Op de achtergrond speelden echter ook de bezwaren van Franse boeren. Net zoals in Nederland creëren handelsverdragen ook elders in Europa ongebruikelijke coalities tussen milieuactivisten en boeren. Inmiddels ligt het verdrag ook in Ierland en Oostenrijk onder vuur. Ook in het Europees Parlement bestaan grote reserves.
Zelfs de Europese Commissie, de bijenkoningin als het gaat om het produceren van handelsverdragen, liet vorig jaar november weten aarzelingen te hebben. Bolsonaro’s besluit om een verbod op de productie van suikerriet in het Amazonegebied uit 2009 in te trekken leidde tot kritiek uit Brussel. Brazilië hoopt de export van biobrandstof gemaakt uit suikerriet te verhogen als de handelsdeal erdoor is. Maar de Commissie liet weten dat ‘signalen die de verkeerde richting uitgaan het ratificatieproces kunnen bemoeilijken’, aldus The Financial Times. De ontbossing in Brazilië bereikte in 2019 zijn hoogste niveau in tien jaar. Ondertussen zijn ook de spanningen tussen Mercosur-landen Brazilië en Argentinië dermate hoog opgelopen dat sommigen zelfs speculeren over het voortbestaan van het handelsblok.
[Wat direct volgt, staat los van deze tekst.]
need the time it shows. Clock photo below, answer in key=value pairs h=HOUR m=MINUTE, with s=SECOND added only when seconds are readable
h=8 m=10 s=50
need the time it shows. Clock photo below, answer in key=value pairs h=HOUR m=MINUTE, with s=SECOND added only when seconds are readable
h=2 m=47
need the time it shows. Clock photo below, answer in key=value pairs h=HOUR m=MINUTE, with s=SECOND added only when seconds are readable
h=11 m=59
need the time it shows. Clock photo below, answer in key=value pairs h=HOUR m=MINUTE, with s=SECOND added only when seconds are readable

Vanuit Brussel wordt - in tegenstelling tot bij Ceta - niet geschokt gereageerd op de Nederlandse aarzelingen. ‘Hoewel wij geloven dat het akkoord waarden als duurzame ontwikkeling bevordert en gunstig is voor Europese boeren, producenten en consumenten, blijven we goed luisteren naar de verschillende meningen van betrokken partijen’, laat een woordvoerder van de Commissie weten. ‘We zijn op de hoogte van het debat hierover in verschillende lidstaten.’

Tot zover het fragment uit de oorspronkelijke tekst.